# Instruction:
Nothing should differ. Repeat every record as written.

── Supplied material

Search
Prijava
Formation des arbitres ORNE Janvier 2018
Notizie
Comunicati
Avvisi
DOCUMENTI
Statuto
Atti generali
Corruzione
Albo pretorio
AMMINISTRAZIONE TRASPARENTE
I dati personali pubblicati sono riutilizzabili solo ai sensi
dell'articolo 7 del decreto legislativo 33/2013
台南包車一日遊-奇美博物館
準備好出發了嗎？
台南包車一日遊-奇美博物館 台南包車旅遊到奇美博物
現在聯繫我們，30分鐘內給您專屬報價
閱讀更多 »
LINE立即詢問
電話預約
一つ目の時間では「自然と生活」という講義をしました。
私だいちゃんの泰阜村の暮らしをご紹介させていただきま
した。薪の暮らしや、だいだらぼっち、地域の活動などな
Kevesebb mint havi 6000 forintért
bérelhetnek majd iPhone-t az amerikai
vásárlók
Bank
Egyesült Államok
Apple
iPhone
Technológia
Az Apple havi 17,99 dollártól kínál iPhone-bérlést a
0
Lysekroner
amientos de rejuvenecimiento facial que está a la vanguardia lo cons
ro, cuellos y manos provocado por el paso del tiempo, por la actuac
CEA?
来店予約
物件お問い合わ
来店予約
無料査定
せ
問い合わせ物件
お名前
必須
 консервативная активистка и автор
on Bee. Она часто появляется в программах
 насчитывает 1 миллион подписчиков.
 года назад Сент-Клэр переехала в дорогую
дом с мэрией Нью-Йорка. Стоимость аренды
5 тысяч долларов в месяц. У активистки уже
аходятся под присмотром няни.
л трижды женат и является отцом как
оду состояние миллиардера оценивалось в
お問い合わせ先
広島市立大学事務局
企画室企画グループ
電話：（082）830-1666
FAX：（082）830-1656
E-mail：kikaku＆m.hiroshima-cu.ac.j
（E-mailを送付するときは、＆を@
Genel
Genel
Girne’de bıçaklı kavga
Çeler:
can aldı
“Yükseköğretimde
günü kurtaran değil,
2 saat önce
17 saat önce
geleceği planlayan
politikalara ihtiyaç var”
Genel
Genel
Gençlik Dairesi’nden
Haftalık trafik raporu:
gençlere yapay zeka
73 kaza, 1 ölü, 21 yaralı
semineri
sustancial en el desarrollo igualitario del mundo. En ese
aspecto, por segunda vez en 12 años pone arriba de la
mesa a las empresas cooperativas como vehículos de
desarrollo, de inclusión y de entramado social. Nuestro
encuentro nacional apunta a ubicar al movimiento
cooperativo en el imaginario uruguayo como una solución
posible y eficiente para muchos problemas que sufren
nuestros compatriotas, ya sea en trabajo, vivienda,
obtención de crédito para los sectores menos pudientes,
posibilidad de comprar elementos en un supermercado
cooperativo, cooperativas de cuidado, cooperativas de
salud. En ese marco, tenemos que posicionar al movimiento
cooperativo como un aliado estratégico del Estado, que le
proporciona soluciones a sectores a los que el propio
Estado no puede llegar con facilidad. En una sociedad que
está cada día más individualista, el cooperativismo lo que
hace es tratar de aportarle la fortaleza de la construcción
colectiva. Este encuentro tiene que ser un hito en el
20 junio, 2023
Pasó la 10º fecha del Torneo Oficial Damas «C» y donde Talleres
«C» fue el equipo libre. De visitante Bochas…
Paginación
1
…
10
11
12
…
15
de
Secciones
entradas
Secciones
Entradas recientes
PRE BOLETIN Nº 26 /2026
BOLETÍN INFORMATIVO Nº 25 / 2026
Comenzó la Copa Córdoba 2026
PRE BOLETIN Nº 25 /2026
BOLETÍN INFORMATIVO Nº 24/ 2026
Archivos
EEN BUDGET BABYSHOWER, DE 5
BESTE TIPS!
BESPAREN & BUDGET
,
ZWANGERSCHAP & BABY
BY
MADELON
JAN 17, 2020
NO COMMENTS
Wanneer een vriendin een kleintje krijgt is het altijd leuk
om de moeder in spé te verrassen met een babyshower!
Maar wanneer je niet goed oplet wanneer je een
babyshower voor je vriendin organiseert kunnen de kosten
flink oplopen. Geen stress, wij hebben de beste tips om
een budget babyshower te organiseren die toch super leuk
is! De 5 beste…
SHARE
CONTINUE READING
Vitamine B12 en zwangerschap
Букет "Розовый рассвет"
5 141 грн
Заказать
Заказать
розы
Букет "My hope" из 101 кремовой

────

# Completed task:
Search
Prijava
Formation des arbitres ORNE Janvier 2018
Notizie
Comunicati
Avvisi
DOCUMENTI
Statuto
Atti generali
Corruzione
Albo pretorio
AMMINISTRAZIONE TRASPARENTE
I dati personali pubblicati sono riutilizzabili solo ai sensi
dell'articolo 7 del decreto legislativo 33/2013
台南包車一日遊-奇美博物館
準備好出發了嗎？
台南包車一日遊-奇美博物館 台南包車旅遊到奇美博物
現在聯繫我們，30分鐘內給您專屬報價
閱讀更多 »
LINE立即詢問
電話預約
一つ目の時間では「自然と生活」という講義をしました。
私だいちゃんの泰阜村の暮らしをご紹介させていただきま
した。薪の暮らしや、だいだらぼっち、地域の活動などな
Kevesebb mint havi 6000 forintért
bérelhetnek majd iPhone-t az amerikai
vásárlók
Bank
Egyesült Államok
Apple
iPhone
Technológia
Az Apple havi 17,99 dollártól kínál iPhone-bérlést a
0
Lysekroner
amientos de rejuvenecimiento facial que está a la vanguardia lo cons
ro, cuellos y manos provocado por el paso del tiempo, por la actuac
CEA?
来店予約
物件お問い合わ
来店予約
無料査定
せ
問い合わせ物件
お名前
必須
 консервативная активистка и автор
on Bee. Она часто появляется в программах
 насчитывает 1 миллион подписчиков.
 года назад Сент-Клэр переехала в дорогую
дом с мэрией Нью-Йорка. Стоимость аренды
5 тысяч долларов в месяц. У активистки уже
аходятся под присмотром няни.
л трижды женат и является отцом как
оду состояние миллиардера оценивалось в
お問い合わせ先
広島市立大学事務局
企画室企画グループ
電話：（082）830-1666
FAX：（082）830-1656
E-mail：kikaku＆m.hiroshima-cu.ac.j
（E-mailを送付するときは、＆を@
Genel
Genel
Girne’de bıçaklı kavga
Çeler:
can aldı
“Yükseköğretimde
günü kurtaran değil,
2 saat önce
17 saat önce
geleceği planlayan
politikalara ihtiyaç var”
Genel
Genel
Gençlik Dairesi’nden
Haftalık trafik raporu:
gençlere yapay zeka
73 kaza, 1 ölü, 21 yaralı
semineri
sustancial en el desarrollo igualitario del mundo. En ese
aspecto, por segunda vez en 12 años pone arriba de la
mesa a las empresas cooperativas como vehículos de
desarrollo, de inclusión y de entramado social. Nuestro
encuentro nacional apunta a ubicar al movimiento
cooperativo en el imaginario uruguayo como una solución
posible y eficiente para muchos problemas que sufren
nuestros compatriotas, ya sea en trabajo, vivienda,
obtención de crédito para los sectores menos pudientes,
posibilidad de comprar elementos en un supermercado
cooperativo, cooperativas de cuidado, cooperativas de
salud. En ese marco, tenemos que posicionar al movimiento
cooperativo como un aliado estratégico del Estado, que le
proporciona soluciones a sectores a los que el propio
Estado no puede llegar con facilidad. En una sociedad que
está cada día más individualista, el cooperativismo lo que
hace es tratar de aportarle la fortaleza de la construcción
colectiva. Este encuentro tiene que ser un hito en el
20 junio, 2023
Pasó la 10º fecha del Torneo Oficial Damas «C» y donde Talleres
«C» fue el equipo libre. De visitante Bochas…
Paginación
1
…
10
11
12
…
15
de
Secciones
entradas
Secciones
Entradas recientes
PRE BOLETIN Nº 26 /2026
BOLETÍN INFORMATIVO Nº 25 / 2026
Comenzó la Copa Córdoba 2026
PRE BOLETIN Nº 25 /2026
BOLETÍN INFORMATIVO Nº 24/ 2026
Archivos
EEN BUDGET BABYSHOWER, DE 5
BESTE TIPS!
BESPAREN & BUDGET
,
ZWANGERSCHAP & BABY
BY
MADELON
JAN 17, 2020
NO COMMENTS
Wanneer een vriendin een kleintje krijgt is het altijd leuk
om de moeder in spé te verrassen met een babyshower!
Maar wanneer je niet goed oplet wanneer je een
babyshower voor je vriendin organiseert kunnen de kosten
flink oplopen. Geen stress, wij hebben de beste tips om
een budget babyshower te organiseren die toch super leuk
is! De 5 beste…
SHARE
CONTINUE READING
Vitamine B12 en zwangerschap
Букет "Розовый рассвет"
5 141 грн
Заказать
Заказать
розы
Букет "My hope" из 101 кремовой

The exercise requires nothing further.